**DATA EXCERPTS**
^^^^
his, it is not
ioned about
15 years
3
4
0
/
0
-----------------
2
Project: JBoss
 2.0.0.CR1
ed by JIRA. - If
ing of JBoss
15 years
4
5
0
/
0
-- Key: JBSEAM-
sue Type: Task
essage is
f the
^^^^
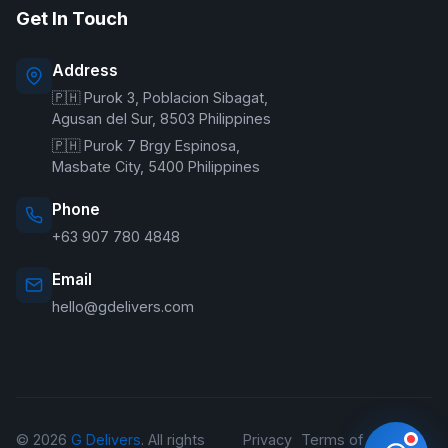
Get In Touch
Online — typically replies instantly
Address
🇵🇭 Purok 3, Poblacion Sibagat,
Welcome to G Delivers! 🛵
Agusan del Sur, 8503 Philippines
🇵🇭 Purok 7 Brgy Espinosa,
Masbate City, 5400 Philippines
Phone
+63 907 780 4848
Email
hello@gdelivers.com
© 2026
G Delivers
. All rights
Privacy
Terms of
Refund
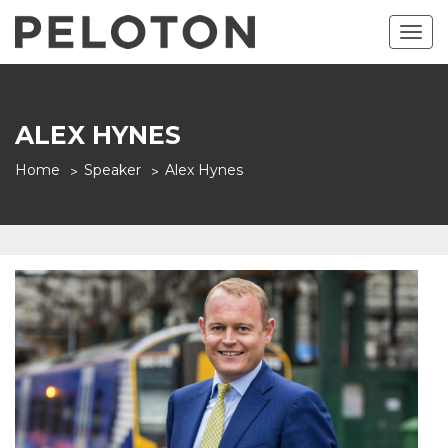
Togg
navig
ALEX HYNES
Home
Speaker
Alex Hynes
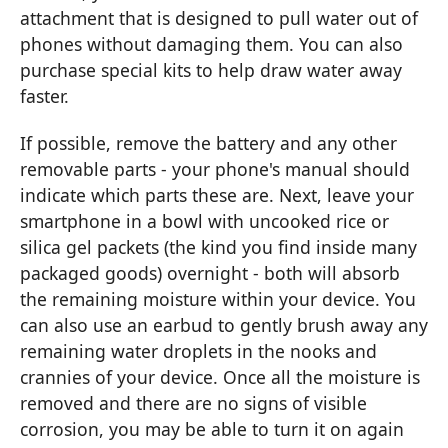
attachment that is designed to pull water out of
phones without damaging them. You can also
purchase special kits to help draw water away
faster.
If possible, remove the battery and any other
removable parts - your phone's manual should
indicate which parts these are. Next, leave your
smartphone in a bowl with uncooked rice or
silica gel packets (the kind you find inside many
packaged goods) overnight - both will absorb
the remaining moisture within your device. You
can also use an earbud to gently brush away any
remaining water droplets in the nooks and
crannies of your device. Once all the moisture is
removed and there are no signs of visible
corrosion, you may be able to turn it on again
^^^^
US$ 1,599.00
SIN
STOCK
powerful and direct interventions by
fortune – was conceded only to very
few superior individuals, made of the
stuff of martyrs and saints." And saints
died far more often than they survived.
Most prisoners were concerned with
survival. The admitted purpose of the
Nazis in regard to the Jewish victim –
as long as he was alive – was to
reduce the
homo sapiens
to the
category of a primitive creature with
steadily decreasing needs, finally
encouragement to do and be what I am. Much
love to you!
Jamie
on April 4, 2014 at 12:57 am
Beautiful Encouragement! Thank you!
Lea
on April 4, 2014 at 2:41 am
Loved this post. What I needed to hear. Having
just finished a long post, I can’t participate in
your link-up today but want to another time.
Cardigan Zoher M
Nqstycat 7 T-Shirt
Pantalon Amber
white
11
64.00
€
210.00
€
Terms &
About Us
^^^^
**TASK DETAILS**
Taking the lines of the listing one by one, count those that contain "also", and answer with the number only.

**SOLUTION BELOW**
2